(Exercise instructions)
Could you set down the listing below exactly, leaving out its pictures?

--- --- ---

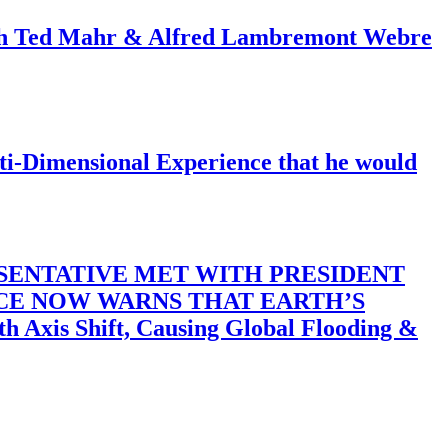
ith Ted Mahr & Alfred Lambremont Webre
-Dimensional Experience that he would
SENTATIVE MET WITH PRESIDENT
ACE NOW WARNS THAT EARTH’S
 Shift, Causing Global Flooding &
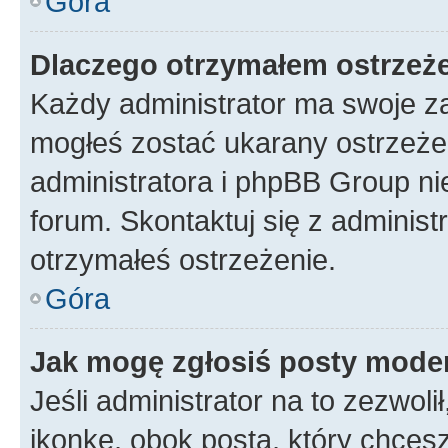
Góra
Dlaczego otrzymałem ostrzeż
Każdy administrator ma swoje za
mogłeś zostać ukarany ostrzeżen
administratora i phpBB Group ni
forum. Skontaktuj się z administ
otrzymałeś ostrzeżenie.
Góra
Jak mogę zgłosiś posty mode
Jeśli administrator na to zezwol
ikonkę, obok posta, który chcesz 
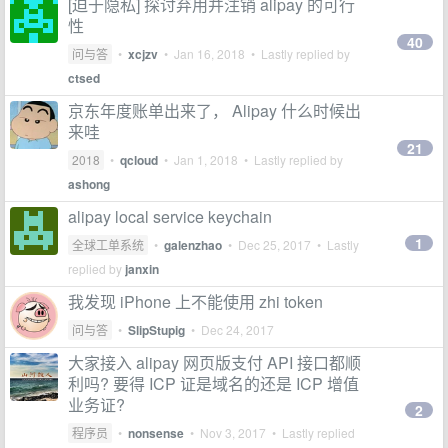
[迫于隐私] 探讨弃用并注销 alipay 的可行
性
40
问与答
•
xcjzv
•
Jan 16, 2018
• Lastly replied by
ctsed
京东年度账单出来了， Alipay 什么时候出
来哇
21
2018
•
qcloud
•
Jan 1, 2018
• Lastly replied by
ashong
alipay local service keychain
1
全球工单系统
•
galenzhao
•
Dec 25, 2017
• Lastly
replied by
janxin
我发现 iPhone 上不能使用 zhi token
问与答
•
SlipStupig
•
Dec 24, 2017
大家接入 alipay 网页版支付 API 接口都顺
利吗? 要得 ICP 证是域名的还是 ICP 增值
业务证?
2
程序员
•
nonsense
•
Nov 3, 2017
• Lastly replied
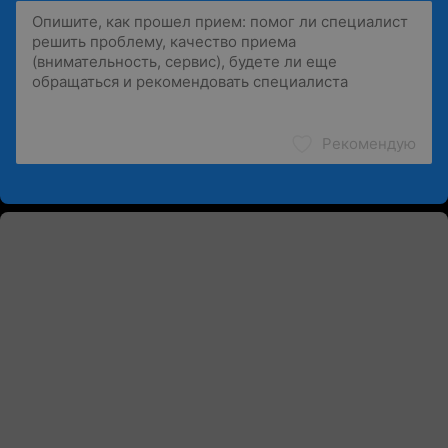
Рекомендую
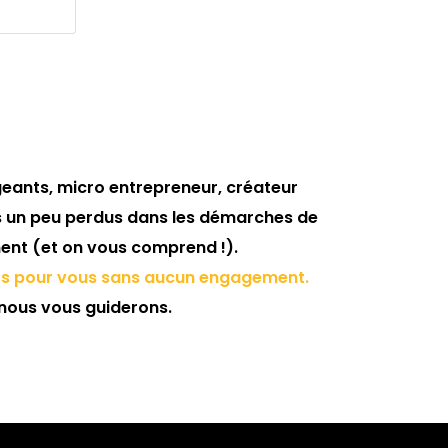
igeants, micro entrepreneur, créateur
s un peu perdus dans les démarches de
nt (et on vous comprend !).
its pour vous sans aucun engagement.
nous vous guiderons.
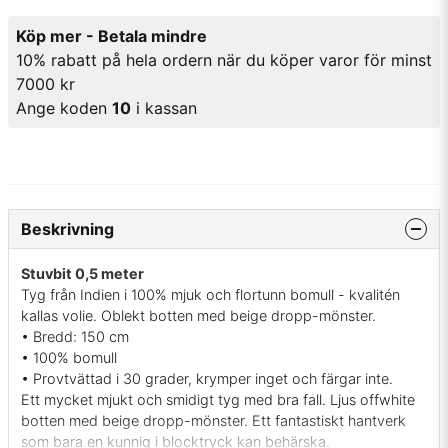
Köp mer - Betala mindre
10% rabatt på hela ordern när du köper varor för minst
7000 kr
Ange koden
10
i kassan
Beskrivning
Stuvbit 0,5 meter
Tyg från Indien i 100% mjuk och flortunn bomull - kvalitén
kallas volie. Oblekt botten med beige dropp-mönster.
• Bredd: 150 cm
• 100% bomull
• Provtvättad i 30 grader, krymper inget och färgar inte.
Ett mycket mjukt och smidigt tyg med bra fall. Ljus offwhite
botten med beige dropp-mönster. Ett fantastiskt hantverk
som bara en kunnig i blocktryck kan behärska.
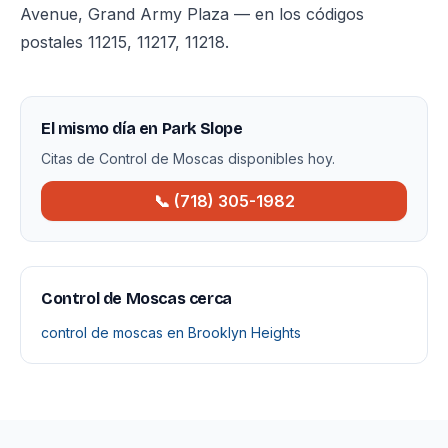
Avenue, Grand Army Plaza — en los códigos
postales 11215, 11217, 11218.
El mismo día en Park Slope
Citas de Control de Moscas disponibles hoy.
📞 (718) 305-1982
Control de Moscas cerca
control de moscas en Brooklyn Heights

--- --- ---

(Answer space)
ith Ted Mahr & Alfred Lambremont Webre
-Dimensional Experience that he would
SENTATIVE MET WITH PRESIDENT
ACE NOW WARNS THAT EARTH’S
 Shift, Causing Global Flooding &
Góra
Dlaczego otrzymałem ostrzeż
Każdy administrator ma swoje za
mogłeś zostać ukarany ostrzeżen
administratora i phpBB Group ni
forum. Skontaktuj się z administ
otrzymałeś ostrzeżenie.
Góra
Jak mogę zgłosiś posty mode
Jeśli administrator na to zezwol
ikonkę, obok posta, który chcesz 
[迫于隐私] 探讨弃用并注销 alipay 的可行
性
40
问与答
•
xcjzv
•
Jan 16, 2018
• Lastly replied by
ctsed
京东年度账单出来了， Alipay 什么时候出
来哇
21
2018
•
qcloud
•
Jan 1, 2018
• Lastly replied by
ashong
alipay local service keychain
1
全球工单系统
•
galenzhao
•
Dec 25, 2017
• Lastly
replied by
janxin
我发现 iPhone 上不能使用 zhi token
问与答
•
SlipStupig
•
Dec 24, 2017
大家接入 alipay 网页版支付 API 接口都顺
利吗? 要得 ICP 证是域名的还是 ICP 增值
业务证?
2
程序员
•
nonsense
•
Nov 3, 2017
• Lastly replied
Рекомендую
igeants, micro entrepreneur, créateur
s un peu perdus dans les démarches de
nt (et on vous comprend !).
its pour vous sans aucun engagement.
nous vous guiderons.
Köp mer - Betala mindre
10% rabatt på hela ordern när du köper varor för minst
7000 kr
Ange koden
10
i kassan
Beskrivning
Stuvbit 0,5 meter
Tyg från Indien i 100% mjuk och flortunn bomull - kvalitén
kallas volie. Oblekt botten med beige dropp-mönster.
• Bredd: 150 cm
• 100% bomull
• Provtvättad i 30 grader, krymper inget och färgar inte.
Ett mycket mjukt och smidigt tyg med bra fall. Ljus offwhite
botten med beige dropp-mönster. Ett fantastiskt hantverk
som bara en kunnig i blocktryck kan behärska.
Avenue, Grand Army Plaza — en los códigos
postales 11215, 11217, 11218.
El mismo día en Park Slope
Citas de Control de Moscas disponibles hoy.
📞 (718) 305-1982
Control de Moscas cerca
control de moscas en Brooklyn Heights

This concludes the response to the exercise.